И. Т.: А что у Пушкина в этом плане есть? Ямб и хорей, ямб и хорей. Амфибрахий появился однажды – «Песня о вещем Олеге».
Б. П.: «Черная шаль» тоже амфибрахий. Из нее как раз сделали романс, который был хитом своего времени.
И. Т.: Перейдем к прозе?
Б. П.: Проза Лермонтова – «Герой нашего времени» с пресловутым Печориным, который был провозглашен типом лишнего человека, каковому нет места в современной ему русской жизни: она, мол, не дает развернуться именно самым талантливым. Сам термин «лишний человек» принадлежит Тургеневу, но Лермонтов, объявляя Печорина героем нашего времени, как раз и сделал из него тип. Но это неверно, и об этом энергично написал все тот же Айхенвальд.
Конечно, в Печорине много Лермонтова, много автобиографии; но последняя не создает еще типа, – объективно же в русской действительности «героями нашего времени» были совсем иные лица. Право на обобщающее и обещающее заглавие своего произведения наш поэт должен был бы доказать изнутри – завершенностью и неоспоримостью центральной фигуры; между тем она в своем психологическом облике не только как тип, но даже и как индивидуальность неясна и неотчетлива. Душевное содержание Печорина не есть внутренняя система; концы не сведены с концами, одни качества не примирены с другими, виднеются неправдоподобные противоречия, и в результате нами не овладевает какое-нибудь одно, яркое и цельное, впечатление.

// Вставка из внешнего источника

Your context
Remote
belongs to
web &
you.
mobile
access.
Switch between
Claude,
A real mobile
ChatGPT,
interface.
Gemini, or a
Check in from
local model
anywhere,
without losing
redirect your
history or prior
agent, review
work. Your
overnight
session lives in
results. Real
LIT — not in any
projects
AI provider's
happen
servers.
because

Сам Лермонтов нетипичен: это яркая личность, а не обобщенный тип, не герой того или иного времени. И его, гениального поэта, никак не назвать лишним человеком, он реализовался в своей деятельности. Конечно, всех потенций он не мог раскрыть, потому что погиб, не дожив до 27 лет. Обещал он бесконечно много. Кто-то сказал: останься жив этот офицерик, не надо было бы ни Толстого, ни Достоевского. Но он погиб как раз потому, что не мог примириться с навязанной ему судьбой, это был бунт против Творца. Вот где обозначается линия Достоевского, его Иван Карамазов, не только от Белинского пошедший. Дело не в том, что он стремился к небесной родине, как полагал Мережковский: его спровоцировала на бунт эта самая довременная предопределенность. Творец сотворил с ним зло. Этим злом была лермонтовская мизогиния, женоненавистничество. Лермонтов не мог принять это легко, он не Кузмин. Печорин если и тип, то тип как раз мизогина. В детали углубляться не буду, вспомнить и подобрать их нетрудно. Вспомним хотя бы «Княжну Мери». Вот Печорин начинает свою игру:
Мы встречаемся каждый день у колодца, на бульваре; я употребляю все свои силы, чтобы отвлекать ее обожателей, блестящих адъютантов, бледных москвичей и других, – и мне почти всегда удается. Я всегда ненавидел гостей у себя: теперь у меня каждый день полон дом, обедают, ужинают, играют – и, увы, мое шампанское торжествует над силою магнетических ее глазок.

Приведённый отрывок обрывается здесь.